THINGS TO DO.
(a) Rewrite the records from their first line through the line containing "56: (236, 126)", swapping "Track" for "Follow" and leaving everything else the same. Leave the pictures out of your answer.
(b) Write the next part of the text on debugging R pipelines, picking up after its last line.

TEXT SEGMENT.
When there’s an error, {tamper} highlights the problematic line with an arrow. Typing ‘0’ will exit the {tamper} report; ‘1’ switches you back to the stack trace; ‘2’ will enter debug mode. Here’s how that looks in the console at first:

## Error in mean(Sepal.Girth) : object 'Sepal.Girth' not found
## 
## Enter 0 to exit or choose:
## 
## 1:    Switch mode
## 2:    Take me to the error
## 
## 3:    penguins %>%
## 4: ->   filter(., Species %in% c("Adelie", "Chinstrap")) %>%
## 5:      group_by(., species) %>%
## 6:      summarise(., mean_length = mean(bill_girth, na.rm = TRUE)) %>%
## 7:      mutate(., mean_length = round(mean_length))
## 
## Selection:

2b. {pipecleaner}

The {pipecleaner} package by Edward Visel is another RStudio Addin available on GitHub. It has the best name.

You highlight your code and select ‘debug pipeline in browser’ from the RStudio Addins menu. This ‘bursts’ your pipeline to one intermediate object per function call, then opens the debug menu. You can also simply ‘burst pipes’ from the Addins menu without debug mode.

remotes::install_github("alistaire47/pipecleaner")
library(pipecleaner)

# Intact, original pipeline
peng_pipe <- penguins %>%
  filter(species %in% c("Adelie", "Chinstrap")) %>% 
  group_by(species) %>% 
  summarise(mean_length = mean(bill_length_mm, na.rm = TRUE)) %>% 
  mutate(mean_length = round(mean_length))

# Highlight the original pipeline and select 'debug pipeline in browser' or 
# 'burst pipes' from the RStudio Addins menu
dot1 <- filter(penguins, species %in% c("Adelie", "Chinstrap"))
dot2 <- group_by(dot1, species)
dot3 <- summarise(dot2, mean_length = mean(bill_length_mm, na.rm = TRUE))
peng_pipe <- mutate(dot3, mean_length = round(mean_length))

So effectively it steps through each new object to report back errors. But it leaves you with multiple objects (with meaningless names) to clean up; there’s no ‘fix pipes’ option to return to your original pipeline.

2c. {magrittr}

Surprise: the {magrittr} package itself has the function debug_pipe() to let you see what’s being passed into the next function.

library(magrittr)

peng_pipe <- penguins %>%
  filter(species %in% c("Adelie", "Chinstrap")) %>% 
  group_by(species) %>% 
  summarise(mean_length = mean(bill_length_mm, na.rm = TRUE)) %>% 
  debug_pipe() %>%
  mutate(mean_length = round(mean_length))

Not much to say about this one, but worth mentioning because %>% gets re-exported in other packages² but debug_pipe() doesn’t.

2d. `debug()`

You can simply use R’s debug() function, as pointed out by Nathan Werth.

You can do this for a given function in the pipeline:

debug(summarise)

TASK INPUT.

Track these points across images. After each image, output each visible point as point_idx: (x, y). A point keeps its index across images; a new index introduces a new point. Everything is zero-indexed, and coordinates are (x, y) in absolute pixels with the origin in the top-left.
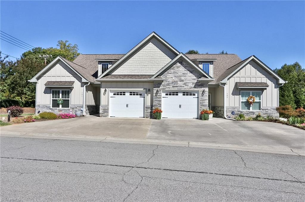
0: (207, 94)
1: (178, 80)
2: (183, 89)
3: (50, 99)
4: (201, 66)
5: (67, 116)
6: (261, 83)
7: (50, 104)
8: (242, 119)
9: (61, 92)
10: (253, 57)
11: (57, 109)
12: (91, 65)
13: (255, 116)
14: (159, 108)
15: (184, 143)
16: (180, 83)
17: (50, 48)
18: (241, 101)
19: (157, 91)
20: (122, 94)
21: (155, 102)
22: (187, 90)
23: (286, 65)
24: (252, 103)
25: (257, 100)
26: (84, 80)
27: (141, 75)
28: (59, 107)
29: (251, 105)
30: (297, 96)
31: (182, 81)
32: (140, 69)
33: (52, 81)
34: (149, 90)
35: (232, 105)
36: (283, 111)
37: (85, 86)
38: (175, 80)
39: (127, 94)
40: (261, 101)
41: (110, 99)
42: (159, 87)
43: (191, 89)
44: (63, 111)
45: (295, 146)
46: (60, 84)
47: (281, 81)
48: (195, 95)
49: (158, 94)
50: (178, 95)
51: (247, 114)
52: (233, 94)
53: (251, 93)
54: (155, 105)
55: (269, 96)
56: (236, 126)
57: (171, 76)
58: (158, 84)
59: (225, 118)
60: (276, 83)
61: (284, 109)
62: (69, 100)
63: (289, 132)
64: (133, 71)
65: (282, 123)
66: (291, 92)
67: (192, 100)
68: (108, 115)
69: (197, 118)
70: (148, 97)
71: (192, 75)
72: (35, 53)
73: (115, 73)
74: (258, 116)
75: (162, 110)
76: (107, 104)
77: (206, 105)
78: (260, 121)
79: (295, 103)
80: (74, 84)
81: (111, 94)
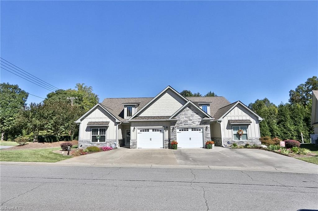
0: (209, 129)
1: (187, 119)
2: (192, 126)
3: (91, 135)
4: (201, 107)
5: (107, 149)
6: (246, 120)
7: (90, 140)
8: (236, 147)
9: (99, 130)
10: (239, 102)
11: (95, 143)
12: (115, 107)
13: (244, 145)
14: (175, 141)
15: (206, 167)
16: (189, 122)
17: (69, 89)
18: (233, 133)
19: (173, 128)
20: (147, 130)
21: (172, 136)
22: (195, 126)
23: (258, 100)
24: (241, 135)
25: (244, 132)
26: (117, 121)
27: (160, 116)
28: (97, 141)
29: (241, 136)
30: (271, 126)
31: (191, 120)
32: (160, 112)
33: (92, 121)
34: (167, 127)
35: (227, 137)
36: (265, 141)
37: (118, 125)
38: (186, 120)
39: (151, 131)
40: (247, 133)
41: (138, 134)
42: (175, 125)
43: (198, 126)
44: (100, 145)
45: (277, 166)
46: (99, 124)
47: (260, 119)
48: (200, 130)
49: (174, 130)
50: (188, 130)
51: (239, 143)
52: (228, 128)
53: (240, 128)
54: (172, 139)
55: (253, 130)
56: (233, 153)
57: (182, 117)
58: (174, 123)
59: (223, 147)
60: (256, 120)
61: (265, 139)
62: (105, 136)
63: (271, 156)
64: (155, 114)
65: (265, 150)
66: (266, 123)
67: (199, 134)
68: (136, 147)
69: (203, 148)
70: (166, 133)
71: (198, 116)
72: (58, 94)
73: (141, 115)
74: (247, 145)
75: (177, 142)
76: (135, 139)
77: (209, 137)
78: (248, 148)
79: (270, 132)
80: (109, 124)
81: (139, 131)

RESULTS FOR EACH TASK.
(a)
Follow these points across images. After each image, output each visible point as point_idx: (x, y). A point keeps its index across images; a new index introduces a new point. Everything is zero-indexed, and coordinates are (x, y) in absolute pixels with the origin in the top-left.
0: (207, 94)
1: (178, 80)
2: (183, 89)
3: (50, 99)
4: (201, 66)
5: (67, 116)
6: (261, 83)
7: (50, 104)
8: (242, 119)
9: (61, 92)
10: (253, 57)
11: (57, 109)
12: (91, 65)
13: (255, 116)
14: (159, 108)
15: (184, 143)
16: (180, 83)
17: (50, 48)
18: (241, 101)
19: (157, 91)
20: (122, 94)
21: (155, 102)
22: (187, 90)
23: (286, 65)
24: (252, 103)
25: (257, 100)
26: (84, 80)
27: (141, 75)
28: (59, 107)
29: (251, 105)
30: (297, 96)
31: (182, 81)
32: (140, 69)
33: (52, 81)
34: (149, 90)
35: (232, 105)
36: (283, 111)
37: (85, 86)
38: (175, 80)
39: (127, 94)
40: (261, 101)
41: (110, 99)
42: (159, 87)
43: (191, 89)
44: (63, 111)
45: (295, 146)
46: (60, 84)
47: (281, 81)
48: (195, 95)
49: (158, 94)
50: (178, 95)
51: (247, 114)
52: (233, 94)
53: (251, 93)
54: (155, 105)
55: (269, 96)
56: (236, 126)

(b)
peng_pipe <- penguins %>%
  filter(species %in% c("Adelie", "Chinstrap")) %>% 
  group_by(species) %>% 
  summarise(mean_length = mean(bill_length_mm, na.rm = TRUE)) %>% 
  mutate(mean_length = round(mean_length))

undebug(summarise)

Or you can even debug each step by setting up debug(`%>%`), since the pipe is itself a function, after all.

3. Operator hacking

It’s possible to make variant pipe operators. Maybe we don’t even need %>%?

3a. {pipes}

Antoine Fabri forked the {magrittr} GitHub repo to add a bunch of %>% variants that have side properties. These are available from his {pipes} package.

A few of direct relevance to this discussion:

%P>% to print() the data set to the console
%V>% will View() the full data set
%D>% opens with debug menu

Others apply different functions during the piping step. There’s some nice ones for summaries, like %glimpse>% and %skim>%.

remotes::install_github("moodymudskipper/pipes")
library(pipes)

Attaching package: 'pipes'

The following object is masked from 'package:dplyr':

    %>%

Here’s an example of %P>% that pipes forward into the next function and prints it to console.

peng_pipe <- penguins %>%
  filter(species %in% c("Adelie", "Chinstrap")) %>% 
  group_by(species) %P>%  # note %P>% operator 
  summarise(mean_length = mean(bill_length_mm, na.rm = TRUE)) %>% 
  mutate(mean_length = round(mean_length))

summarise(., mean_length = mean(bill_length_mm, na.rm = TRUE))

# A tibble: 2 × 2
  species   mean_length
  <fct>           <dbl>
1 Adelie           38.8
2 Chinstrap        48.8

Noe that the final output of the chain is assigned to peng_pipe. We’re seeing the printed output of the summarise() step without the following mutate() step, given where we placed the %P>% operator.

So this one could have gone in the ‘summary inspection’ section above, but it contains more functions than for printing and viewing alone.

3b. Bizarro pipe

Forget installing a package to get the pipe. We can create an operator that acts like a pipe but can be run so that we can check what’s happening at each step.

John Mount’s solution is the ‘Bizarro pipe’, which looks like ->.;. This is a simple hack that’s legitimate base R code. The ->.; operator reads as ‘right-assign the left-hand side to a period and then perform the next operation’.

Things you might be wondering:

yes, you can use a -> for assignment to the right
yes, you can assign to ., but you’ll need to explicitly supply it as the data argument to the next function call in your Bizarro pipeline
yes, you can use semi-colons in R for run-on code execution, try head(penguins); tail(penguins)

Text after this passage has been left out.